| WHAT IS BEING ASKED |
Write out, word for word, the stretch of the data from the line containing "Licitacion Publica, Adjudicacion" through the end of the data, leaving out the pictures.

Chart interpretation exercises:
◇ ◇ ◇ ◇ ◇

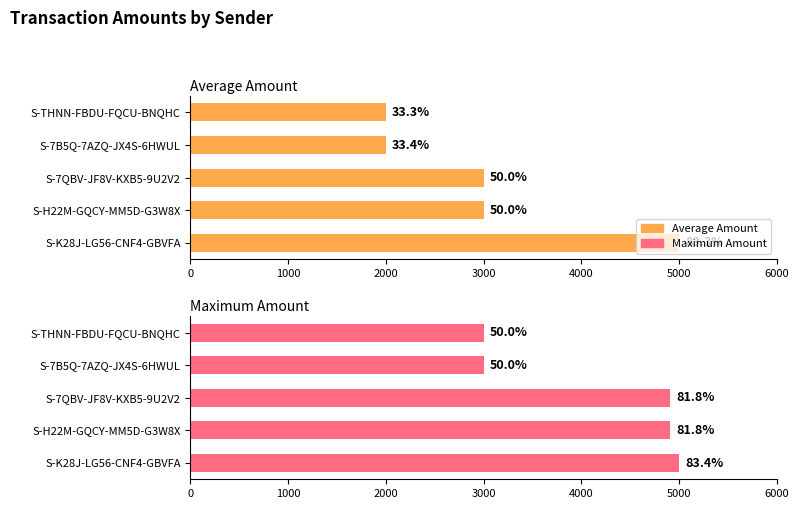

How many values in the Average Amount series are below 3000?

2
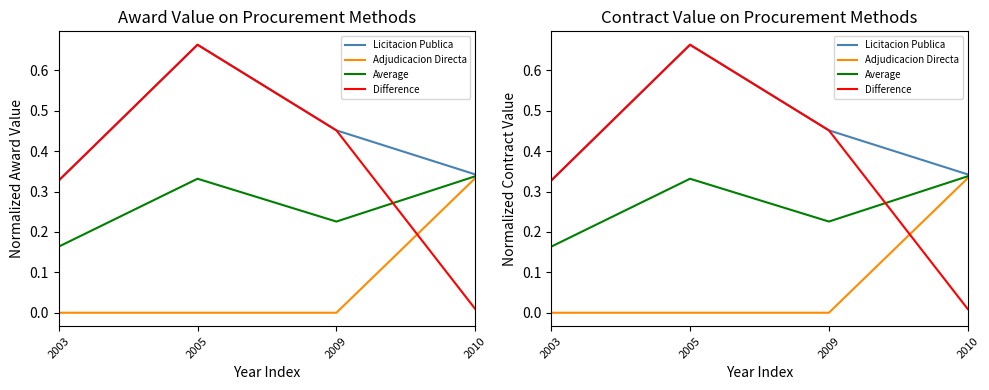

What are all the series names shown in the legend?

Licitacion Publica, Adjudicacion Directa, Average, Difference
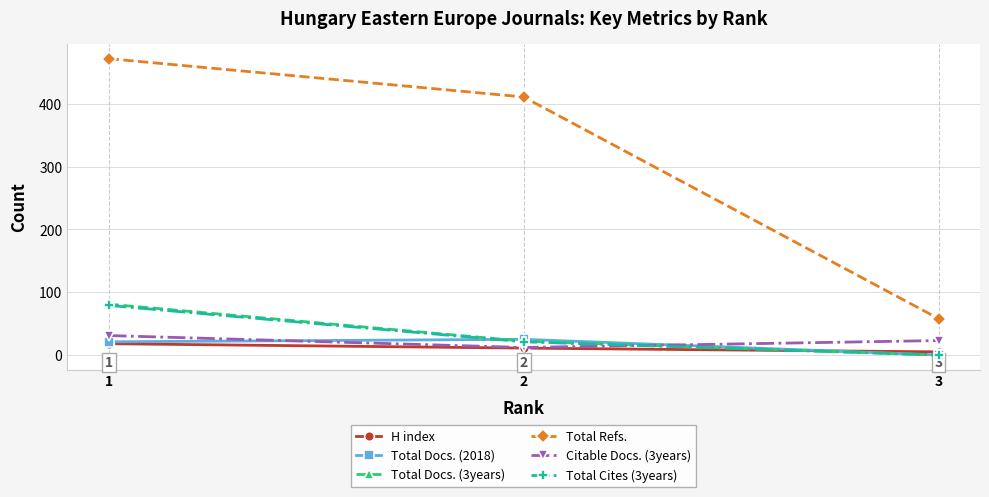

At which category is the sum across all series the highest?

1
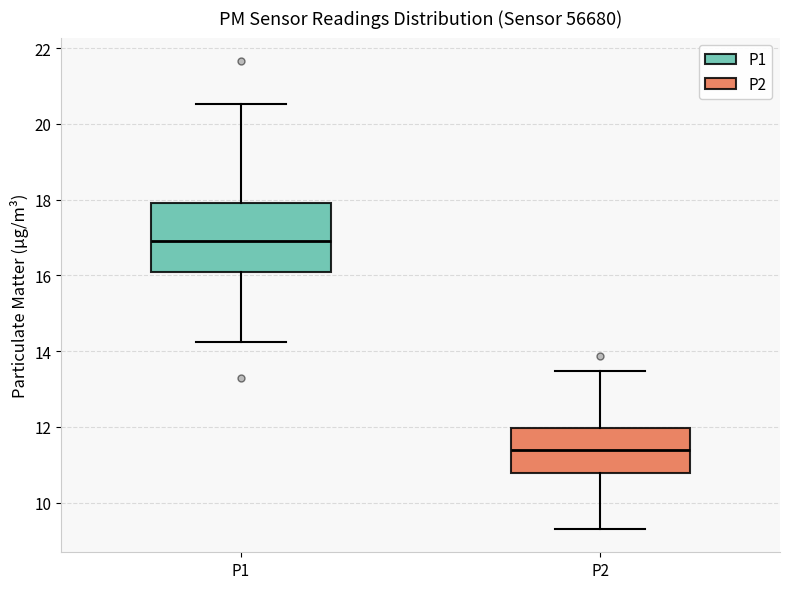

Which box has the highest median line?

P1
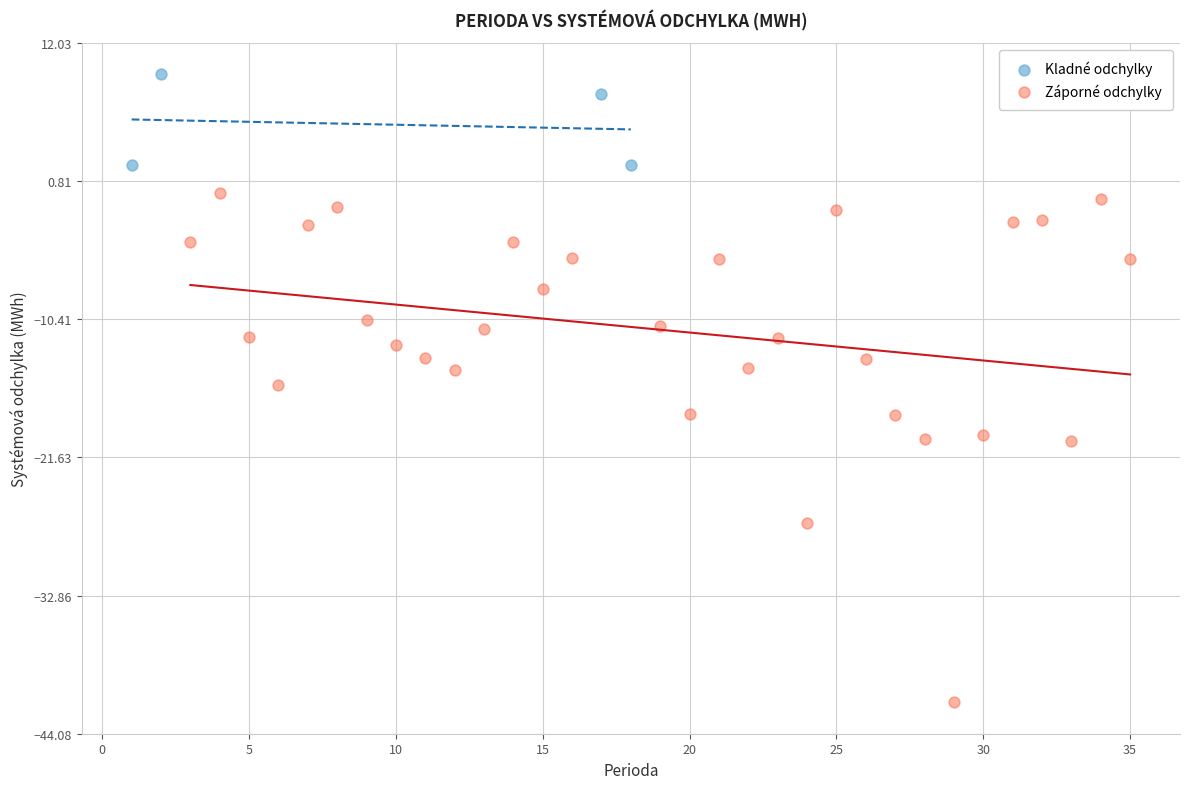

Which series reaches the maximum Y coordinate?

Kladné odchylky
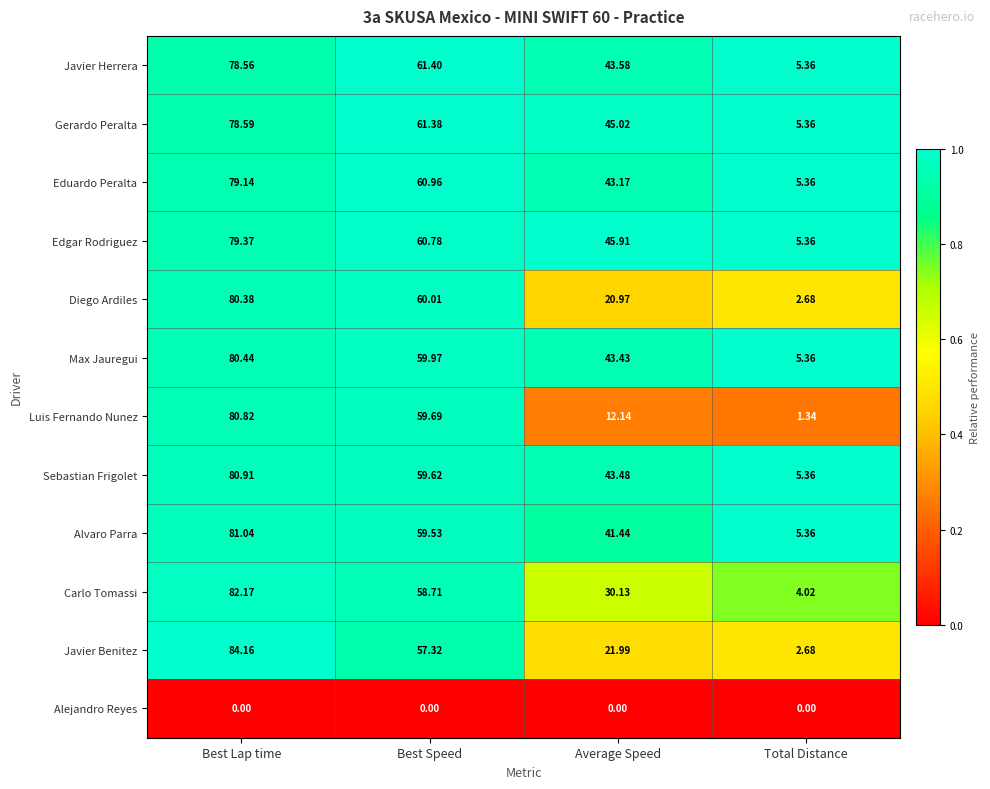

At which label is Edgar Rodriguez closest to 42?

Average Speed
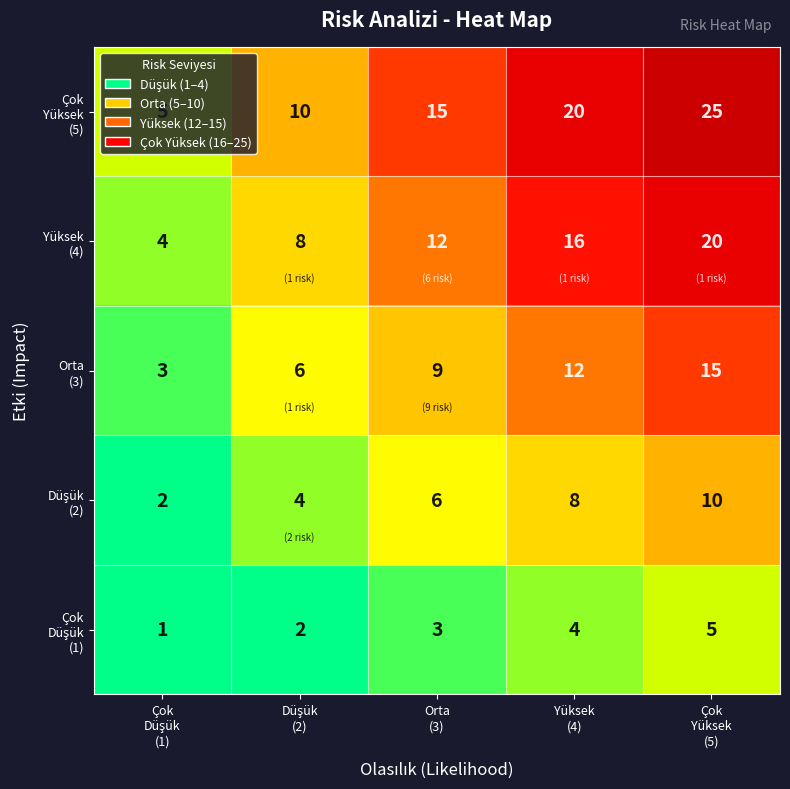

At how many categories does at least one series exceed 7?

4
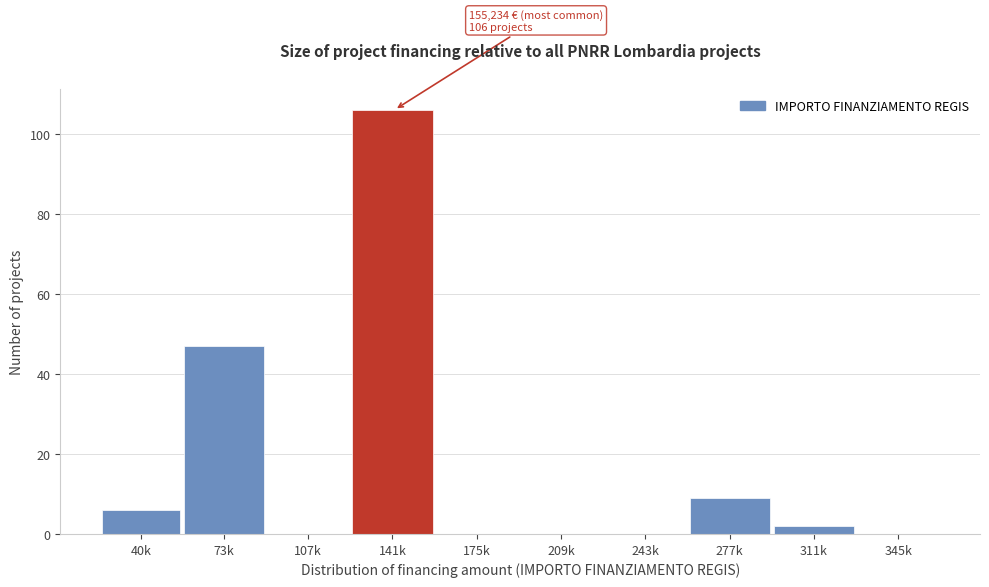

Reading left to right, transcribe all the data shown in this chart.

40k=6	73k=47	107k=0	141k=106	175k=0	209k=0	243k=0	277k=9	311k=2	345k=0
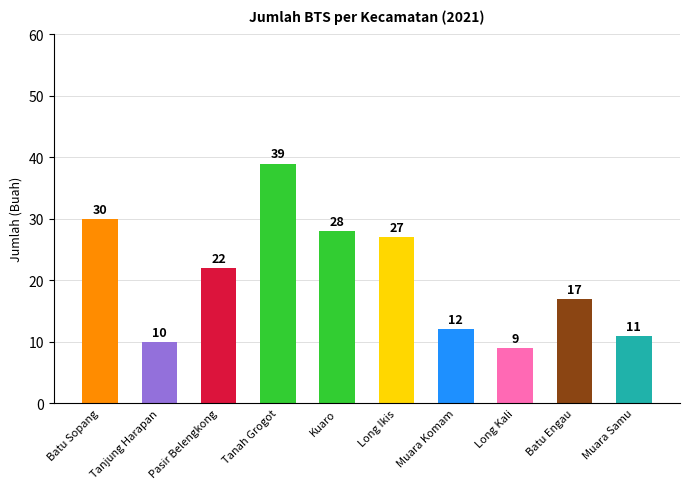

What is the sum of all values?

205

◇ ◇ ◇ ◇ ◇

| ANSWER TO THE EXERCISE |
Licitacion Publica, Adjudicacion Directa, Average, Difference

At which category is the sum across all series the highest?

1

Which box has the highest median line?

P1

Which series reaches the maximum Y coordinate?

Kladné odchylky

At which label is Edgar Rodriguez closest to 42?

Average Speed

At how many categories does at least one series exceed 7?

4

Reading left to right, transcribe all the data shown in this chart.

40k=6	73k=47	107k=0	141k=106	175k=0	209k=0	243k=0	277k=9	311k=2	345k=0

What is the sum of all values?

205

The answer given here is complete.